[Python-ideas] Yet Another Switch-Case Syntax Proposal
Steven D'Aprano
steve at pearwood.info
Sat Apr 26 17:17:23 CEST 2014
On Sat, Apr 26, 2014 at 03:03:32PM +0200, Philipp A. wrote:
> what y’all are missing about switch/case is that it’s *not* necessarily a
> series of comparisons in most languages.
*Some* people might be missing that, but not *all* of us :-)

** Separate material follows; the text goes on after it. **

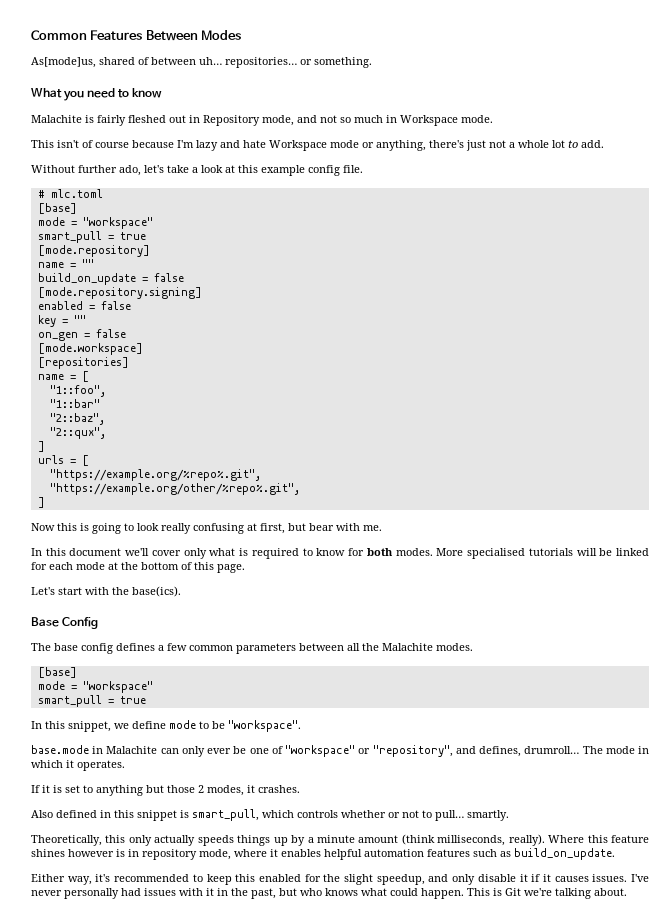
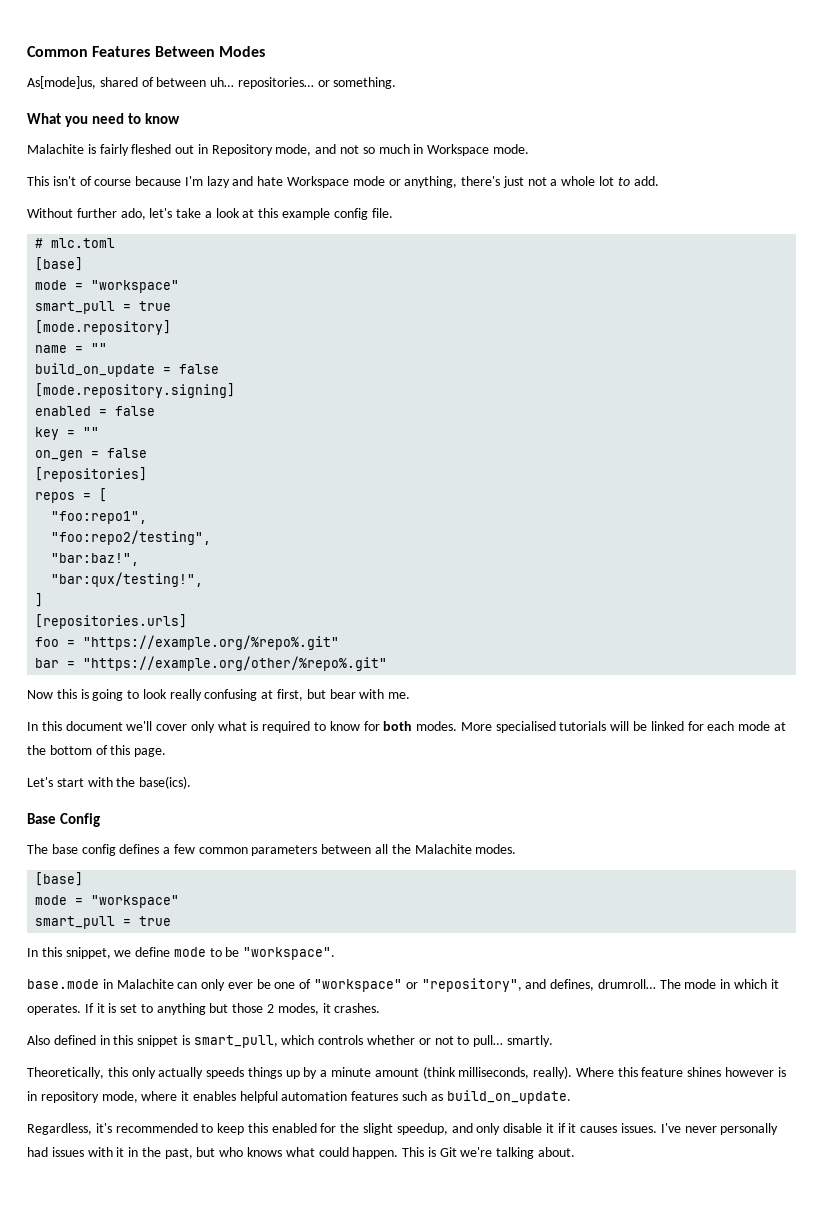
[37,343,143,355] // [mode.workspace] -> (148, 453) none
[37,371,89,382] [49,385,106,397] [49,399,100,408] [49,413,105,425] [49,427,106,439] [37,441,45,452] [37,455,89,466] [49,469,261,481] [49,483,300,495] [37,497,45,508] name = [ // "1::foo", // "1::bar" // "2::baz", // "2::qux", // ] // urls = [ // "https://example.org/%repo%.git", // "https://example.org/other/%repo%.git", // ] -> [35,488,108,503] [51,511,148,524] [51,530,212,545] [51,553,140,566] [51,572,204,587] [35,593,44,607] [35,614,188,629] [35,635,340,650] [35,656,388,671] repos = [ // "foo:repo1", // "foo:repo2/testing", // "bar:baz!", // "bar:qux/testing!", // ] // [repositories.urls] // foo = "https://example.org/%repo%.git" // bar = "https://example.org/other/%repo%.git"
(125, 765) // -> (81, 1009) none
[31,874,92,885] Either way, -> [27,1123,92,1135] Regardless,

Before commenting further, anyone who isn't familiar with the two
rejected PEPs on this topic should read them:
http://legacy.python.org/dev/peps/pep-0275/
http://legacy.python.org/dev/peps/pep-3103/
Also, folks might like to review the wide range of semantics and syntax
for switch/case in different languages:
http://rosettacode.org/wiki/Conditional_Structures
By my count, there are:
50 languages with no case/switch at all
30 languages using the keyword "case"
19 using "switch"
15 using "select"
3 using "when"
2 using "match"
2 using "given" (treating Perl 5 and 6 as distinct languages)
1 using "evaluate"
1 using "caseof"
1 using "if" (with a switch-like syntax)
The above counts should be mostly accurate, but I don't guarantee that
they are exactly correct. Apart from the possibility of counting errors,
there were a few cases where I had to make a judgement call on whether
or not language feature X was analogous to a switch or not.